Thursday, January 05, 2017

For Mexican Leaders, a Turbulent Start to the New Year

MEXICO CITY — Six days into the new year, Mexico already has little to be happy about.
This week a jump in gasoline prices unleashed widespread protests that spiraled into looting. The country received an ominous warning that President-elect Donald J. Trump’s protectionist rhetoric could have concrete effects when Ford Motor canceled a $1.6 billion investment. The peso fell to its lowest level ever.
The new turmoil promises to make this year even more difficult for President Enrique Peña Nieto, whose approval ratings have already plunged below 25 percent.
He returned from a golf vacation on Wednesday and appealed for unity as images ricocheted across social media of people carting away televisions from Walmarts and stealing snack foods from stalled delivery trucks.
Protests continued on Thursday, as demonstrators blocked highways and gas stations. Scattered looting continued, and marches are planned for this weekend to demand a reversal of the price increases. The president’s explanation that the gasoline increase of almost 20 percent was necessary to maintain economic stability did nothing to calm the outrage. “Even in good times, it is a problematic decision” to raise gasoline prices, Vidal Romero, a political analyst at the Autonomous Technological Institute of Mexico, said. “And this is a very bad moment.”
Uncertainty has roiled Mexico as the government waits to see how far Mr. Trump will go to keep his campaign promises to renegotiate or tear up the North American Free Trade Agreement, deport Mexican migrants and build a border wall.
On Tuesday, Ford announced that it was canceling its planned investment to build a small-car plant in the state of San Luis Potosí. Although falling sales of small cars may have had more to do with Ford’s decision than Mr. Trump’s criticism on Twitter, the president-elect promised that the Ford episode was just “the beginning.”
He followed up with a broadside at General Motors for building the Chevrolet Cruze hatchback in Mexico, although only 4,500 of them were exported to the United States last year. On Thursday, he trained his Twitter fire on Toyota, saying “No Way” to the company’s plan to build a Corolla factory in Mexico and warned: “Build plant in U.S. or pay big border tax.”

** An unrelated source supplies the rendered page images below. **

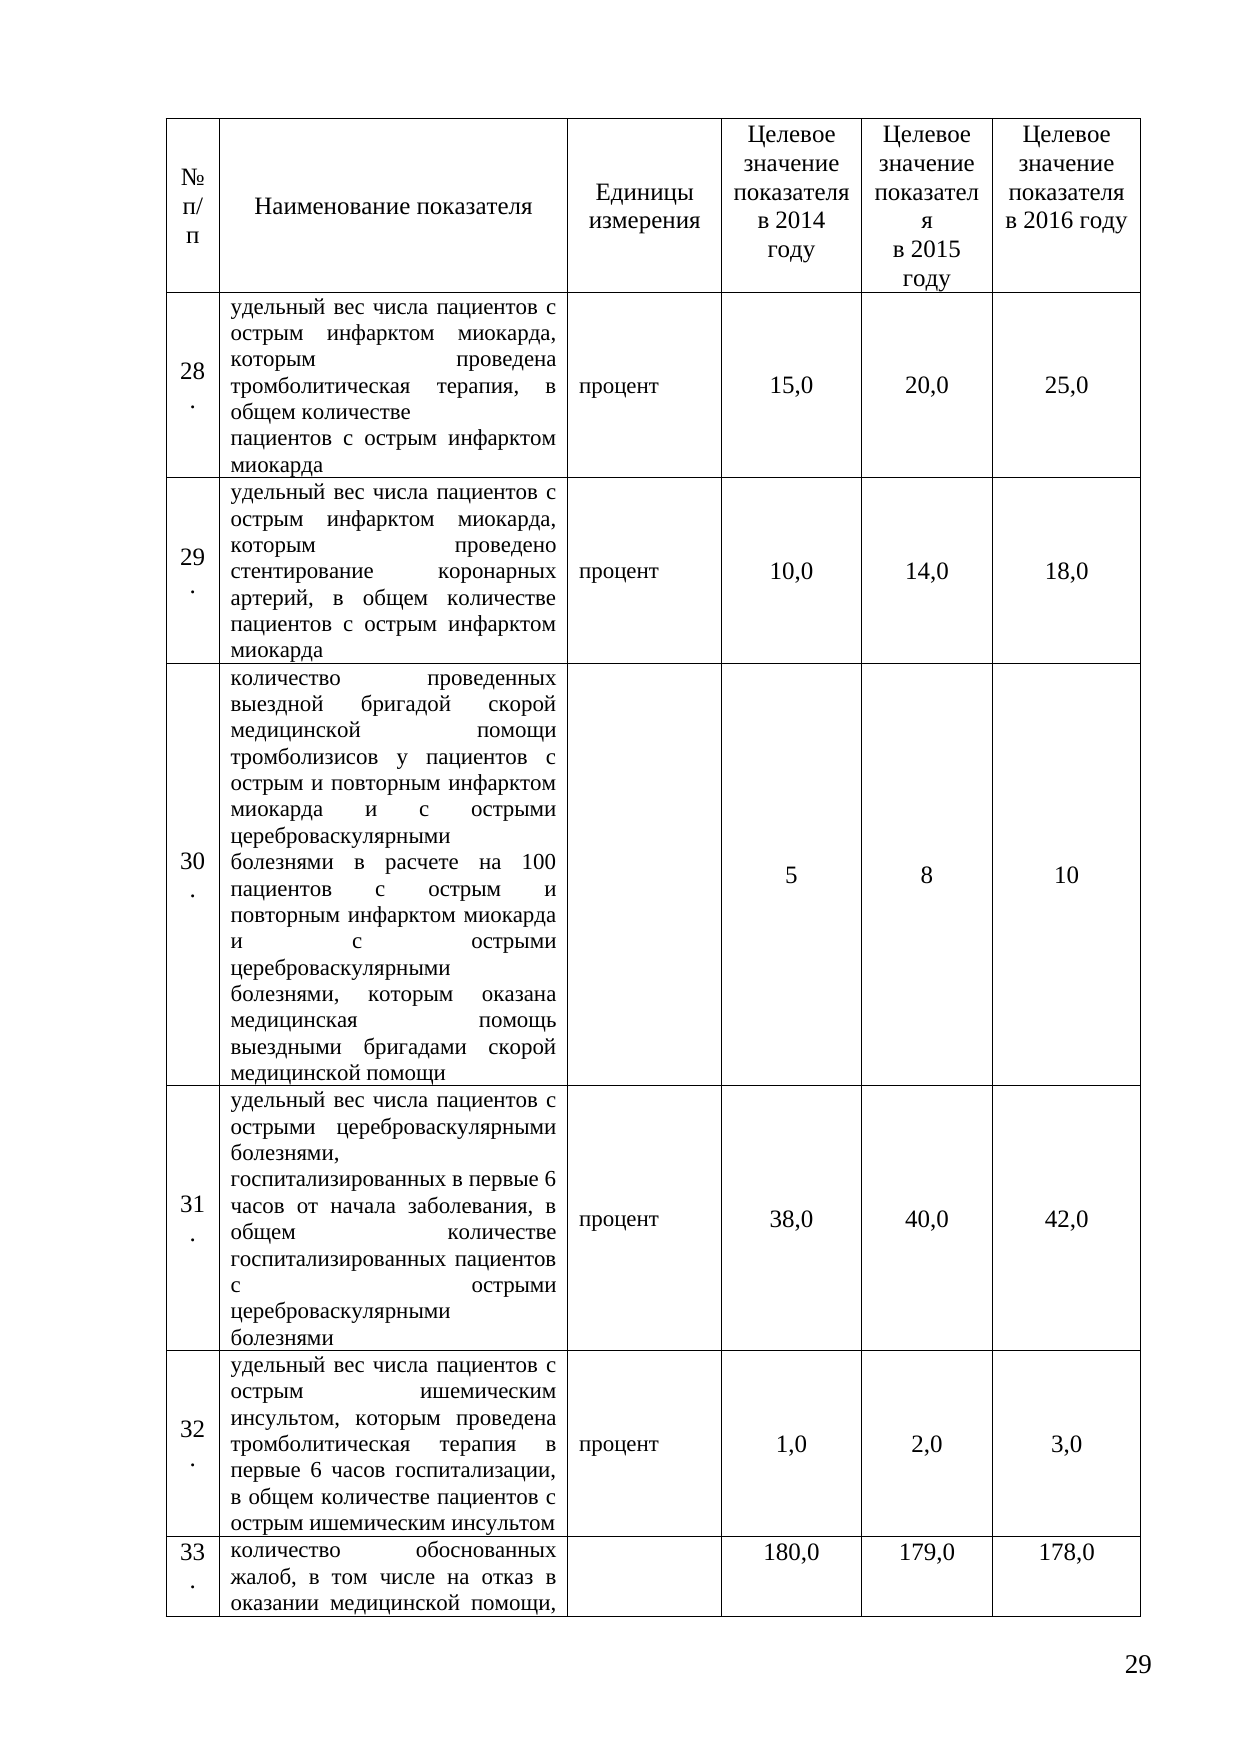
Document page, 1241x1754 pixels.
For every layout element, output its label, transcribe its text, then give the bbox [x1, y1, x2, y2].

table_header Целевое значение показателя в 2016 году [993, 119, 1140, 292]
table_cell удельный вес числа пациентов с острыми цереброваскулярными болезнями, госпитализированных в первые 6 часов от начала заболевания, в общем количестве госпитализированных пациентов с острыми цереброваскулярными болезнями [220, 1086, 567, 1350]
table_cell процент [568, 478, 721, 663]
table_cell 32. [167, 1351, 219, 1536]
table_cell 10 [993, 664, 1140, 1085]
table_cell 38,0 [722, 1086, 861, 1350]
table_cell 31. [167, 1086, 219, 1350]
table_cell 180,0 [722, 1537, 861, 1616]
table_cell 10,0 [722, 478, 861, 663]
table_cell процент [568, 293, 721, 477]
table_cell 42,0 [993, 1086, 1140, 1350]
table_cell удельный вес числа пациентов с острым ишемическим инсультом, которым проведена тромболитическая терапия в первые 6 часов госпитализации, в общем количестве пациентов с острым ишемическим инсультом [220, 1351, 567, 1536]
table_header Единицы измерения [568, 119, 721, 292]
table_cell 28. [167, 293, 219, 477]
table_cell количество обоснованных жалоб, в том числе на отказ в оказании медицинской помощи, предоставляемой в рамках Программы [220, 1537, 567, 1616]
table_cell [568, 664, 721, 1085]
table_cell 5 [722, 664, 861, 1085]
table_cell [568, 1537, 721, 1616]
table_cell процент [568, 1086, 721, 1350]
table_cell 40,0 [862, 1086, 992, 1350]
table_cell 8 [862, 664, 992, 1085]
table_cell 14,0 [862, 478, 992, 663]
table_header Наименование показателя [220, 119, 567, 292]
table_cell 179,0 [862, 1537, 992, 1616]
table_header Целевое значение показателя в 2014 году [722, 119, 861, 292]
table_cell 3,0 [993, 1351, 1140, 1536]
table_cell удельный вес числа пациентов с острым инфарктом миокарда, которым проведена тромболитическая терапия, в общем количестве пациентов с острым инфарктом миокарда [220, 293, 567, 477]
table_cell 33. [167, 1537, 219, 1616]
table_cell процент [568, 1351, 721, 1536]
table_cell 15,0 [722, 293, 861, 477]
table_cell 18,0 [993, 478, 1140, 663]
table_header № п/п [167, 119, 219, 292]
table_cell 29. [167, 478, 219, 663]
table_cell удельный вес числа пациентов с острым инфарктом миокарда, которым проведено стентирование коронарных артерий, в общем количестве пациентов с острым инфарктом миокарда [220, 478, 567, 663]
table_cell 2,0 [862, 1351, 992, 1536]
table_cell 1,0 [722, 1351, 861, 1536]
table_cell 20,0 [862, 293, 992, 477]
table_cell 25,0 [993, 293, 1140, 477]
table_cell 30. [167, 664, 219, 1085]
table_header Целевое значение показателя в 2015 году [862, 119, 992, 292]
table_cell 178,0 [993, 1537, 1140, 1616]
table_cell количество проведенных выездной бригадой скорой медицинской помощи тромболизисов у пациентов с острым и повторным инфарктом миокарда и с острыми цереброваскулярными болезнями в расчете на 100 пациентов с острым и повторным инфарктом миокарда и с острыми цереброваскулярными болезнями, которым оказана медицинская помощь выездными бригадами скорой медицинской помощи [220, 664, 567, 1085]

In response to the Ford announcement, the peso sank to a record low, prompting the central bank to intervene in markets on Thursday. The peso’s recovery proved short-lived after Mr. Trump took aim at Toyota. According to Toyota, the new plant — in the central state of Guanajuato, not Baja California as Mr. Trump asserted — would shift Corolla production from a Canadian factory, which would then switch to producing midsize cars.
Since last summer, the Mexican government has struggled to respond to Mr. Trump’s rise. It even hosted him for a visit, prompting a furious response from across Mexico’s political spectrum. Luis Videgaray — Mr. Peña Nieto’s finance minister at the time, who championed the visit — resigned. But on Wednesday, the president brought Mr. Videgaray back into the cabinet as foreign minister in the hope that his presence would smooth relations with the incoming Trump administration.
At the brief ceremony to announce Mr. Videgaray’s return, Mr. Peña Nieto seemed to address the upheaval caused by the gas prices as an afterthought. “I repeat, it hasn’t been easy to take this measure,” Mr. Peña Nieto said. “But it is with a sense of responsibility to safeguard the stability of our economy.”
Talk of economic sobriety sits poorly with Mexicans, disgusted by a series of political scandals. “This is a government with a terrible record of corruption,” Mr. Romero said. “State, federal — everything smells of corruption.”
The gas-price increase was approved last year by Congress as part of an austerity budget designed to insulate Mexico from the market uncertainties of Mr. Trump’s rise. The government plans to let prices — which have long been controlled and subsidized — float by the end of the year. This should lead to competition, and eventually lower prices. “The incredible thing is that the government didn’t expect the reaction,” said Ignacio Marván, a political analyst at CIDE, a Mexico City university.
Truck and taxi drivers have blocked highways since Sunday. Outbreaks of looting escalated into a wave on Wednesday. A Mexico City police officer was killed as he tried to stop looters.
“They didn’t take the measure of people’s anger,” said Graco Ramírez, the governor of the central state of Morelos and a member of the left-wing opposition. “Everything is going to be more expensive.”